While I was waiting for Catherine to arrive at my garden I decided to prepare next spring’s pea-planting area. I plan to use the western edge of the garden along the fence. Rather than turn it over, I put some chicken manure I had recently removed from the henhouse right on top of weeds and lined up flakes of hay along the length of the fence. I will purchase some agricultural lime this week and sprinkle quite a bit on top of the hay aisle. Lime not only sweetens our acid soil but also can liberate elements necessary for good growth. In other works it makes already existing nutrients available. It will have plenty of time to work by spring.

I grew up with the “think about the starving children of Africa” philosophy. To this day I have a real aversion to wasting food. It is, frankly, one of the reasons I have kept chickens for years. All of my scrapings and spoils go to them. A segment on National Public Radio caught my attention recently. It was about food waste worldwide. A man who wrote a book called Waste was being interviewed. Irritatingly I failed to catch his name. Only three per cent of American food waste is recycled, as opposed to both Japan and South Korea; those Asian countries recycle all but three per cent. Most of their waste goes to feed livestock.
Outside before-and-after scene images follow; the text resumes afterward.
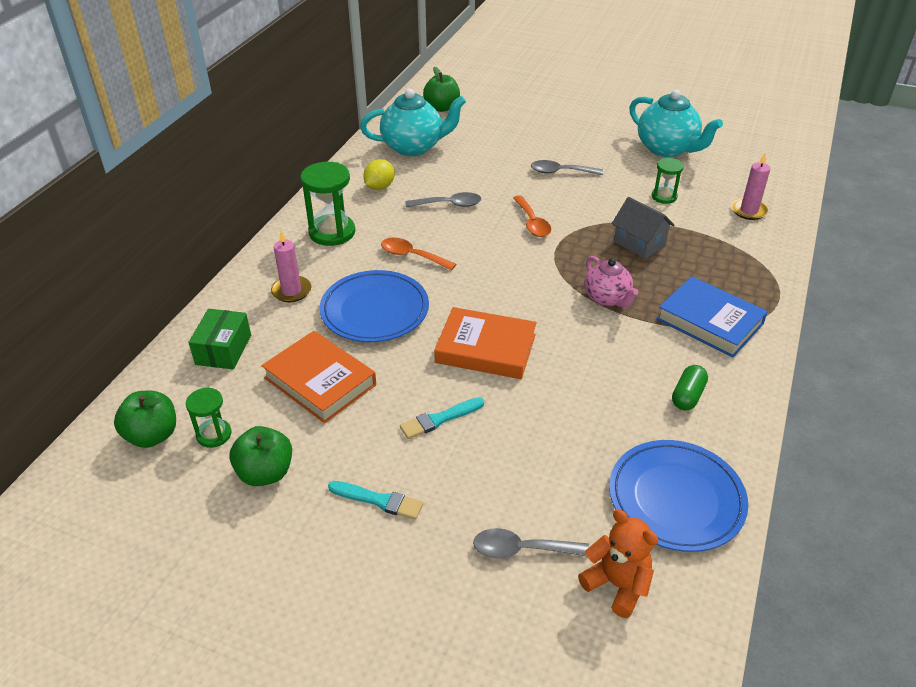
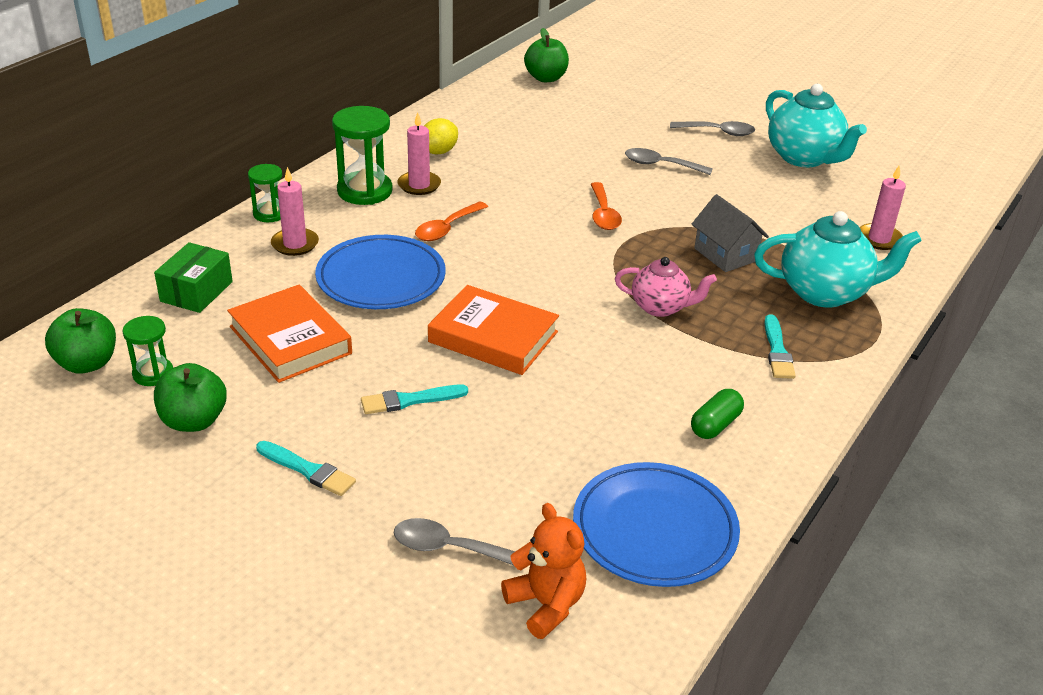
camera: 10 degrees right, 5 degrees down
(375, 220) = (419, 185): none -> pink candle
(412, 256) = (447, 228): orange spoon -> orange spoon turned 90 degrees counterclockwise
(414, 147) = (495, 115): turquoise teapot -> turquoise teapot (825, 292)
(449, 204) = (512, 181): grey spoon -> grey spoon (718, 132)
(607, 298) = (660, 307): pink teapot -> pink teapot turned 60 degrees counterclockwise
(664, 196) = (778, 209): green hourglass -> green hourglass (269, 214)
(710, 321) = (777, 351): blue book -> turquoise brush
The methane produced in our landfills is worse than our carbon dioxide emissions in contributing to climate change. San Francisco has passed a law just this month requiring residents to separate food waste. It is now mandatory. The city has passed out cans and people have been happy to comply. The basements of their apartment complexes now smell better and trash pickups have been cut in half. The compost is carted to a composting facility where after processing it is sold to neighboring vineyards for fertilizer. Already 72 per cent has been kept out of the landfills. I love it when the individual can do his part for the common good.

That’s all I have for this week. I am enjoying these beautiful days. I still have work, garden produce, and time not spent hauling firewood. Life is good!